> Source information
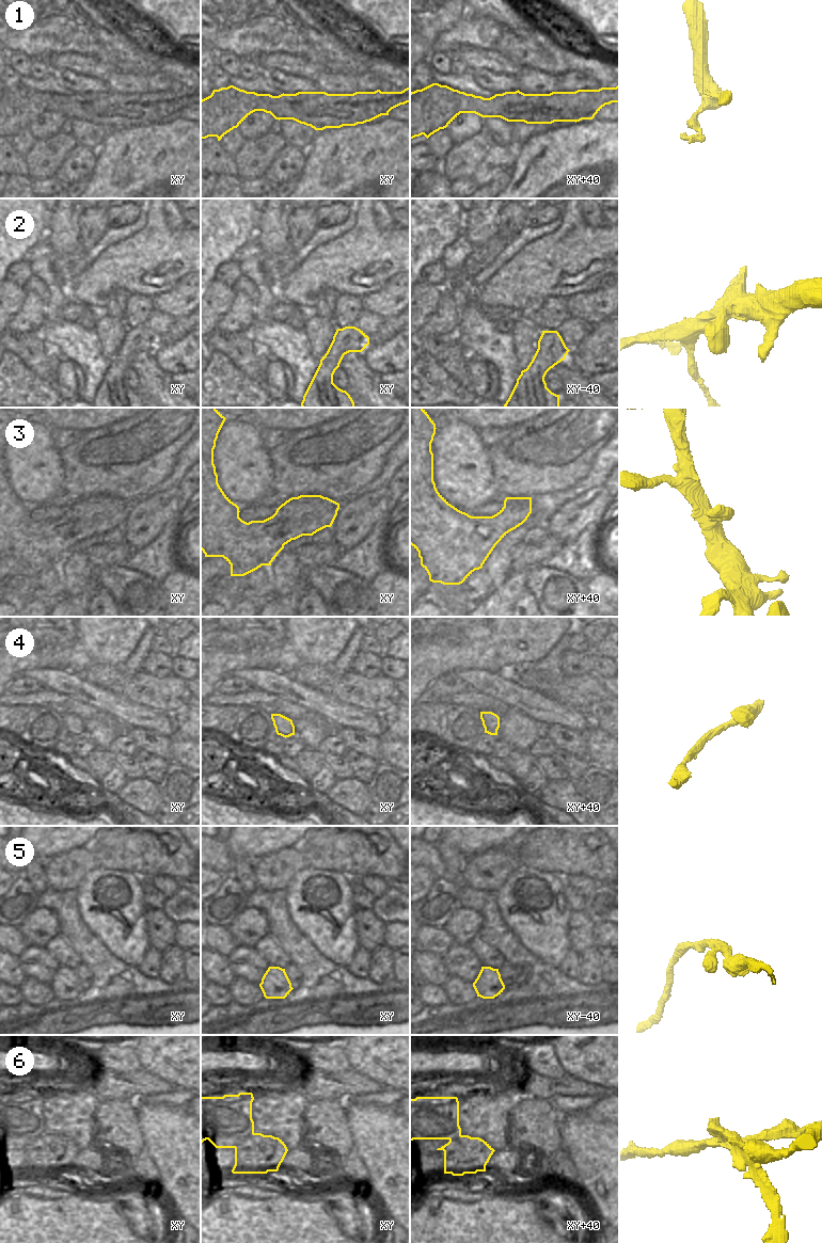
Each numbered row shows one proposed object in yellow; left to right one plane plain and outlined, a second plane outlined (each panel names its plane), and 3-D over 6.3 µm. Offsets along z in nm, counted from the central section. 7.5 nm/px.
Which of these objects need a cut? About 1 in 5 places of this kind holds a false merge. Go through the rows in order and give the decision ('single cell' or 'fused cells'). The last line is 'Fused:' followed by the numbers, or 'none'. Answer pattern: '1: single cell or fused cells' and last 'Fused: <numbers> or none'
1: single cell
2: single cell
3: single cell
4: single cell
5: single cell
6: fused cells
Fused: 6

> Task item
Set the listing down again exactly, skipping each picture.

> Task output
Each numbered row shows one proposed object in yellow; left to right one plane plain and outlined, a second plane outlined (each panel names its plane), and 3-D over 6.3 µm. Offsets along z in nm, counted from the central section. 7.5 nm/px.
Which of these objects need a cut? About 1 in 5 places of this kind holds a false merge. Go through the rows in order and give the decision ('single cell' or 'fused cells'). The last line is 'Fused:' followed by the numbers, or 'none'. Answer pattern: '1: single cell or fused cells' and last 'Fused: <numbers> or none'
1: single cell
2: single cell
3: single cell
4: single cell
5: single cell
6: fused cells
Fused: 6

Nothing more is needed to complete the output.